Il est constant que lorsque la commission de l’agent immobilier est à la charge de l’acquéreur, le titulaire du droit de préemption, se substituant à l’acquéreur, est redevable de cette commission envers l’agent immobilier (Civ.1e, 17 juin 2003, pourvoi n 01-01.381).
En l’espèce, la DIA mentionne l’existence d’une commission d’agence à charge de l’acquéreur d’un montant de 84.000 euros.
Ainsi, il y a lieu de dire que l’EPF PACA sera tenu, en cas d'acquisition du bien préempté, de prendre en charge la rémunération de l'intermédiaire immobilier.
Les frais d’expertise amiable et de travaux d’ouverture sont inclus dans les frais irrépétibles, et seront traités à ce titre.
Sur les demandes accessoires
Il y a lieu d’écarter l’exécution provisoire qui n’est pas compatible avec une décision en matière de préemption au regard des dispositions de l’article L 213-7 du code de l’urbanisme offrant aux parties la faculté de renoncer à la mutation.
Les dépens seront laissés à la charge de l’EPF PACA.
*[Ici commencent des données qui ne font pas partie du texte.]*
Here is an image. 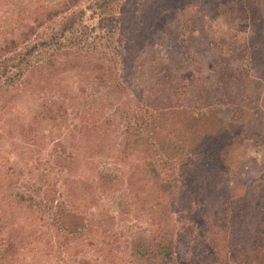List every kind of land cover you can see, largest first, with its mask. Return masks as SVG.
Wrapping results in <instances>:
<instances>
[{
  "label": "rangeland",
  "instance_id": "1",
  "mask_svg": "<svg viewBox=\"0 0 264 264\" xmlns=\"http://www.w3.org/2000/svg\"><path fill=\"white\" fill-rule=\"evenodd\" d=\"M63 1L0 0V33L5 39L21 27L22 16H33L38 7L55 13ZM217 1L78 0L49 25L28 32L30 43L46 45L32 54L33 62L37 54L45 60L60 51L49 45L51 38L83 52L66 74L49 76V85L22 89L16 99L0 104V212L5 217L0 224L25 238L16 264H140L134 239L161 230L175 234L177 264H224L223 258L215 260L212 240L229 264H264V237L256 236L264 228V7L252 11L249 21L233 23L220 18ZM255 29L251 67L241 42ZM106 35L110 42L102 41ZM235 39L238 50H232ZM21 45L0 59L26 51ZM223 71L228 78L222 87L218 78ZM51 84L68 87L70 96L57 102L60 115L54 121L44 115ZM154 97L171 107L154 112L146 104ZM134 118L156 122L149 125L150 134L178 152L177 160L161 171L160 183L178 181L179 195L153 189L159 179L140 163L138 153L124 149ZM231 128L234 142L225 140ZM244 129L248 132L241 135ZM198 131L217 136L228 148L230 168L225 167L223 179L232 192L236 187V204L251 206L248 233L241 220L234 232L230 228L228 240L218 224L213 226L208 210L220 222L222 210L203 193L211 157L187 152L199 143H191ZM59 155L71 166L60 163ZM199 163L205 171L197 169ZM99 169L114 176L116 192L96 200L91 185H96ZM28 188L42 201L45 217L40 221L34 210L15 205L17 192ZM107 211L115 224L106 227H114L98 236L95 221ZM62 213L63 226L72 230L91 218L90 239L64 248L67 241L56 235L53 224Z\"/></svg>",
  "mask_w": 264,
  "mask_h": 264
},
{
  "label": "trees",
  "instance_id": "2",
  "mask_svg": "<svg viewBox=\"0 0 264 264\" xmlns=\"http://www.w3.org/2000/svg\"><path fill=\"white\" fill-rule=\"evenodd\" d=\"M76 3H78V0H64L62 3H60L58 10L55 13H50L45 8L38 7L34 12L33 16H22L18 21V23L21 24V27H19L18 29L14 28L13 31H11V33H9L8 36L5 37V39L3 37L4 34L0 33V56L3 55L6 51L17 49L18 47H20L21 44V46H26L27 49L24 52H13L10 57L0 59V63L3 69V72L0 71V104H4L8 101L10 102L16 99V97L20 95L22 89H34L37 85L42 84V82L46 85H49V82L45 81L49 76L50 78H54L58 75L62 76L66 74L72 66L76 65V63L81 57V53L79 52H83V50L75 52L77 50L76 48H74V46L62 44L58 42L57 38H51L49 41V45L51 43L58 46L60 48V51L45 60H42V58H40L42 57V54H37L38 56L34 57H38V60L33 62L29 59L30 57H32V54L37 52L39 49L45 48L46 45L44 41H40L35 44V42L30 43L28 40V32L30 30H38L45 25H49L54 19H56L60 15H63L66 11L70 10V8L76 5ZM216 4L220 18H226L231 20L233 23H236L237 21L239 22L241 20L249 21V16L252 11L264 7V0H218ZM124 27H122V29ZM122 29L120 28L121 31ZM126 29L127 28H125V30ZM258 33L259 30L255 29L251 32V34L249 33L248 36H246L243 42H241L244 44L243 47L246 50L247 57L250 59L249 65L251 67H253V60L255 61V52H253V47L256 44L254 42V37L258 38ZM105 39H108V35H106L102 39V41ZM235 40V48L232 50H238L239 48L237 45H239L240 41L237 39ZM168 48L169 51L172 53L174 48L171 46H168ZM14 54H16V56H13ZM106 54L109 55L108 52H106ZM230 55L234 56V52H232ZM220 73V75L222 76H220L218 80L222 81L221 86L223 87V85H227L225 81L228 76H224V71L223 73ZM261 81H264V75ZM112 84H114V80H110L109 85L111 86ZM51 85L52 89L49 93L50 96L47 97L48 99L45 98L47 100L48 106L46 108L47 110L44 109V115H48L50 119L54 121L60 115V104H57V102L60 99L62 102H65L64 100L66 99V97L70 96L68 94V87L56 89L55 85ZM42 89H44V87ZM200 97L202 96L200 95ZM199 99L200 98H198V100ZM165 100L167 101L168 98H165ZM161 103L162 99L154 97L153 100L149 99L146 104L148 107L155 110L154 112L156 113L171 107V104L161 105ZM199 116L201 117L202 115ZM199 116H197V119H199ZM155 123L156 122H153V120H148V122H144L141 119L136 120L134 118L132 120V125L127 129V137L124 149L130 150L133 153H138V156L140 157V163L142 164L143 161L146 168H150L153 174L159 179V182H156L158 186L154 184L151 185L153 189L158 187L159 192L161 191L160 188L163 190L171 189L174 190L175 193H171L172 196H176L179 195L178 193H181L179 185H177L178 181L177 183L172 182L170 185H166L164 183L161 184L160 177H162L161 171L163 169H166V165H170L172 162H175V160H177L175 154L178 152L176 151V149L172 148L168 143H164L161 146V141L158 143L157 138L154 136V134H150L151 132L149 131L148 127L150 124L152 125ZM199 132L200 131H198L197 137H192L191 139L192 144L194 142L199 143L192 146L193 149H190L187 152L189 153L190 157L191 153L195 155L196 152H198L202 157L205 156L203 158L211 157L212 161L210 162V164L209 162H207L206 164L207 167L211 169V171H209L208 168L206 169L208 172V176L206 177V189L203 193L204 196L208 198V201H211L212 203H214L215 206L222 210V215H220L221 222L218 219L215 220L212 211L208 210L207 213L213 216L212 220L214 219L213 226L218 224L224 230V238L227 237L228 240L229 237L227 234H229L230 228L233 226L234 232L237 228V224H240L241 220V223L244 225V227L246 228V232L248 233L249 229H252V226L250 227L252 221H248V216L252 214L251 206L248 203L243 206L240 204H236L235 198H238L240 196L238 195L236 197V187L232 186V189L234 188L232 192L230 190L229 181L223 179L224 172L226 174L225 167L227 169L230 168L229 158L226 155L228 148L227 146L225 148L224 146H221V143L218 140L217 136H212L208 134L201 135ZM247 132L248 131L244 129L240 133L241 135H245ZM226 133V135L224 134L226 136V141H228L230 137L232 138L231 142H234L236 140V138L233 137L235 132L232 128ZM262 135L263 132L260 133L259 136L256 138H260ZM256 140L257 143H260V140ZM56 159H58V161H60V163H63V165L65 166H71V164H69L70 162L68 158L64 156H56ZM199 164L198 166H196L197 169L200 171H205L204 168H200V166H202L201 163ZM97 171L99 172H97L96 185H91L92 194L94 195L93 198L96 197L97 200L98 195H103L107 197L114 196V193L116 192V181L114 176L111 173L103 172L100 169ZM178 171L184 172V168L179 167ZM181 176H183V174ZM33 192L34 194H36L34 190H31L29 188L25 191L20 190L19 192H17L14 198L15 205H17L22 210H34L36 218L40 221L45 217V212L42 211V201L33 198ZM229 192L230 195H227ZM209 196L211 197V199L209 198ZM185 199L187 200L188 198ZM189 199L192 200L191 197H189ZM221 201L222 203H220ZM2 215L3 214L0 212V222L2 220H5V217L1 218ZM63 215L64 214L62 213L57 216L53 224L55 226L56 235L63 237L67 241L63 243L64 248H66L69 245V242L71 241L80 239H90V235L94 231L93 222L90 220L91 218L88 220V222H86L84 226L72 230L71 227L65 228V226H63ZM98 218L99 219L95 221V232L98 236H100L99 233L103 235V233L113 229L114 226L112 228L106 227L108 225L112 226L113 223L115 224V218L113 215H111V213H109V211L105 212L102 216L100 215V217ZM246 221H248L249 223H247ZM263 225L264 224H262L261 227H263ZM46 226L50 225L46 224ZM188 229H193V226L191 225L186 227V231H188ZM170 232L172 231L161 230L162 234L160 235L153 237L140 236L137 237L136 240L134 239L133 251L136 259L140 262V264H177V256L175 252V234H172ZM19 233H13L12 230H7L6 227L4 229L0 224V264H16V262L20 259L19 257L24 250L23 245L25 238ZM211 233L212 232H210V235ZM256 236L264 237V228L262 229V231H259ZM209 242L215 249V260H217V258H223L225 259L224 264H229L227 255L221 256V254L218 252V249L213 244L215 240ZM258 246L260 247L262 245L258 244ZM239 255L240 252L236 253L237 258ZM241 260L244 261L242 257Z\"/></svg>",
  "mask_w": 264,
  "mask_h": 264
}]
</instances>
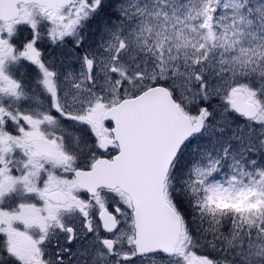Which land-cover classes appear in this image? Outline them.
Segmentation results:
<instances>
[{"label": "snow or ice", "instance_id": "6c2138e0", "mask_svg": "<svg viewBox=\"0 0 264 264\" xmlns=\"http://www.w3.org/2000/svg\"><path fill=\"white\" fill-rule=\"evenodd\" d=\"M0 264H264V0H0Z\"/></svg>", "mask_w": 264, "mask_h": 264}]
</instances>
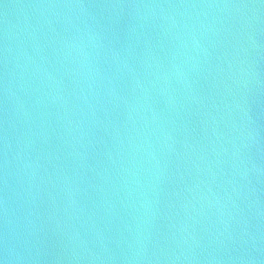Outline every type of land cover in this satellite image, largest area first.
<instances>
[{"label": "water", "instance_id": "obj_1", "mask_svg": "<svg viewBox=\"0 0 264 264\" xmlns=\"http://www.w3.org/2000/svg\"><path fill=\"white\" fill-rule=\"evenodd\" d=\"M0 264H264V0H0Z\"/></svg>", "mask_w": 264, "mask_h": 264}]
</instances>
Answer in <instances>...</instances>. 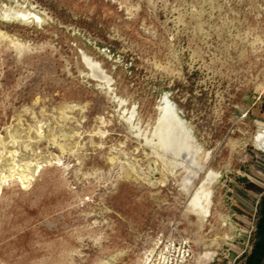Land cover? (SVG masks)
Listing matches in <instances>:
<instances>
[{"label": "rangeland", "instance_id": "obj_1", "mask_svg": "<svg viewBox=\"0 0 264 264\" xmlns=\"http://www.w3.org/2000/svg\"><path fill=\"white\" fill-rule=\"evenodd\" d=\"M7 9L43 23L6 22ZM0 33V136L12 147L17 130L20 159L52 160L28 188H4L0 264H140L173 229L195 256L215 251L211 264H234L255 220L241 197L264 177L254 141L264 124V0H0ZM12 43L29 51L20 57ZM165 96L221 173L204 224L186 211L180 170L165 186L147 181L156 158L120 117L135 106L153 123Z\"/></svg>", "mask_w": 264, "mask_h": 264}, {"label": "bare ground", "instance_id": "obj_2", "mask_svg": "<svg viewBox=\"0 0 264 264\" xmlns=\"http://www.w3.org/2000/svg\"><path fill=\"white\" fill-rule=\"evenodd\" d=\"M1 17L6 22L18 21V22H21L23 24H29L31 22H36L38 24L43 23V19H41L40 17H38L35 14H31V13H28L26 11L15 12L13 9H7V10L3 11L1 13ZM5 39H6V35H3V33L2 34L0 33V41H4ZM12 46L14 47L16 53H18V55L20 57H22L25 50H28V48L26 49L25 46L15 45V44H13ZM84 58H85L84 63L88 68L89 76L93 79L101 80L102 82H104V84L106 86H109L111 80L109 79L108 76L105 75V73L101 70L99 65H96L90 59H88L86 57H84ZM124 103L125 102H122V101L118 102L117 106H123ZM64 105H65V103H64ZM84 106H81V108H80L79 105L73 104L72 106H70L71 109L70 108L69 109L72 110V108H75V109L79 108L82 110ZM136 108L137 107L133 106L132 108L123 109L122 113H120V117H121L122 121H124L128 125V127H129L130 131L133 133V135L136 138H138V140L142 139V142H143L142 144L144 145V147L145 146L148 147L151 151L150 154L154 155L156 158L154 163L151 160V162L153 164L151 166L149 165L151 167V175H149V178L147 179V181L151 185H156L159 183L162 186H165L167 184V182L169 181V176L175 175L177 173V171L180 170L182 173V177H181V180L179 181V185L181 187V190L188 196L186 211H187V213H190V214H193L194 216H196V220L198 223L204 224L206 222V220H208V218L210 217L211 207H212V204H214V202H212L213 186H215V184L217 182H220L219 179L221 177V173L219 171L213 170L208 166V163L210 162V159H211V152L205 150L202 147V145H200L196 142V138H195L193 131L191 129L192 126L190 127L188 125V122H186L181 117L178 108L175 106V104L173 102L170 101V99H168L167 96L163 97L159 101V103L157 104V116H156L153 123H148L147 125H144L143 121L140 118L137 119L136 118L137 117ZM54 110H56V109H54ZM85 110L87 111V109H84V111ZM63 111H61L62 116H63ZM39 112H40V110H39ZM82 112H83V110H82ZM34 114L35 113H33V115ZM64 117H65V115H64ZM101 117H103V116H101ZM55 120H56V118H55ZM57 120H58V118H57ZM100 120L102 122L104 121V119L102 120V118ZM18 122H22V121L19 120ZM259 124H260V129H258L259 131L255 135L254 141H255L257 147H259L260 149H264V124H262V123H259ZM29 129H28V131H29ZM54 130H56V128ZM16 131L13 134L12 133L10 134V137L12 139V140L10 139L11 140L10 143H11L12 147H10L8 144H6L4 139L0 136V198L3 194L4 188L10 187L11 185L20 183L24 189L28 188L31 185V182L34 180V178L39 175L43 166H46V164H52V160H50V161H48V160L39 161V159L38 160L33 159L35 162H32L30 158H29L30 160H27V158H25V157L23 159H20L19 158V150L15 146L16 143L18 142V140H17V138H18L17 132L18 131L17 132ZM31 131H33V130H31ZM7 132H10V131L8 130ZM35 132L39 138L42 136L43 132H41V126L40 125L38 128H35ZM53 132H51V133L53 134ZM45 135H47V134H45ZM48 136H45V137H48ZM61 136H63V138L68 137V134L63 133V135H61ZM96 136H97V134H96ZM103 136H104V134H103ZM8 137H9V135H8ZM64 139H66V138H64ZM64 139H61V140H64ZM19 140H21V139H19ZM49 140H52L62 150L65 149V145L61 142H58L56 137L49 139ZM39 141H41V140H39ZM70 141H71V139H70ZM91 141H93V140H91ZM54 146H56V145H54ZM103 147H104V145H103ZM28 149H30V148H28ZM31 151H30V153H31ZM56 160H58L57 163L60 162L59 158H57ZM109 160L114 161L113 158H111ZM122 161H124V160H122ZM114 162H112V163L114 164ZM58 165H60V164H58ZM135 166L136 165H134L133 167H135ZM67 167H69V166H67ZM130 168H131V166H130ZM127 171H128V169H127ZM135 179H136V177H135ZM224 224H226V223H224ZM156 238H154V240L152 242H156V240H155ZM226 238H228V236H226ZM232 239H234V238H232ZM147 249L144 250L142 255H144V253ZM71 254H73V253H71ZM216 255H217V253L215 251H205L201 254H198L197 256H194V257H196L195 258V264H211V262L215 259ZM140 259L142 261L143 256H142V258H139V261H140ZM101 264H111V263L105 261V262H102Z\"/></svg>", "mask_w": 264, "mask_h": 264}, {"label": "built area", "instance_id": "obj_3", "mask_svg": "<svg viewBox=\"0 0 264 264\" xmlns=\"http://www.w3.org/2000/svg\"><path fill=\"white\" fill-rule=\"evenodd\" d=\"M253 233V225L244 231V239L248 246ZM154 238L156 242H152L145 251L141 264H192L195 246L189 237L178 234L176 229H173L170 233L159 234ZM242 255L243 253H239L235 262Z\"/></svg>", "mask_w": 264, "mask_h": 264}, {"label": "crops", "instance_id": "obj_4", "mask_svg": "<svg viewBox=\"0 0 264 264\" xmlns=\"http://www.w3.org/2000/svg\"><path fill=\"white\" fill-rule=\"evenodd\" d=\"M245 196L241 198L248 204L246 207L255 219L253 220L254 233L250 245L248 246L246 241L243 244L241 249L243 255L232 263L264 264V177L250 179L246 186Z\"/></svg>", "mask_w": 264, "mask_h": 264}]
</instances>
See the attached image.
L’EPF PACA est également condamné à verser à M. [N] [K], M. [Y] [K], M. [S] [K], M. [O] [E], Mme [V] [E] et M. [B] [E] la somme de 4000 € au titre de l’article 700 du code de procédure civile.
PAR CES MOTIFS
Le Juge de l’expropriation statuant par mise à disposition au greffe, par jugement contradictoire et en premier ressort,
FIXE à la somme de 1.400.000 euros la valeur de l’immeuble appartenant à M. [N] [K], M. [Y] [K], M. [S] [K], M. [O] [E], Mme [V] [E] et M. [B] [E] sis [Adresse 29] à [Localité 28], parcelles cadastrées Section BC n°[Cadastre 15], BC n° [Cadastre 16] et BC n°[Cadastre 17] ;
DIT que l’EPF PACA sera tenu, en cas d'acquisition du bien préempté, de prendre en charge la rémunération de l'intermédiaire immobilier ;
CONDAMNE l’EPF PACA à payer à M. [N] [K], M. [Y] [K], M. [S] [K], M. [O] [E], Mme [V] [E] et M. [B] [E] la somme de 4.000 euros au titre de l’article 700 du code de procédure civile ;
LAISSE les dépens à la charge de L’EPF PACA ;
DIT n’y avoir lieu à exécution provisoire.
AINSI JUGE ET PRONONCE PAR MISE A DISPOSITION AU GREFFE AU TRIBUNAL JUDICIAIRE, JURIDICTION DE L’EXPROPRIATION, LE VINGT NEUF JANVIER DEUX MIL VINGT CINQ.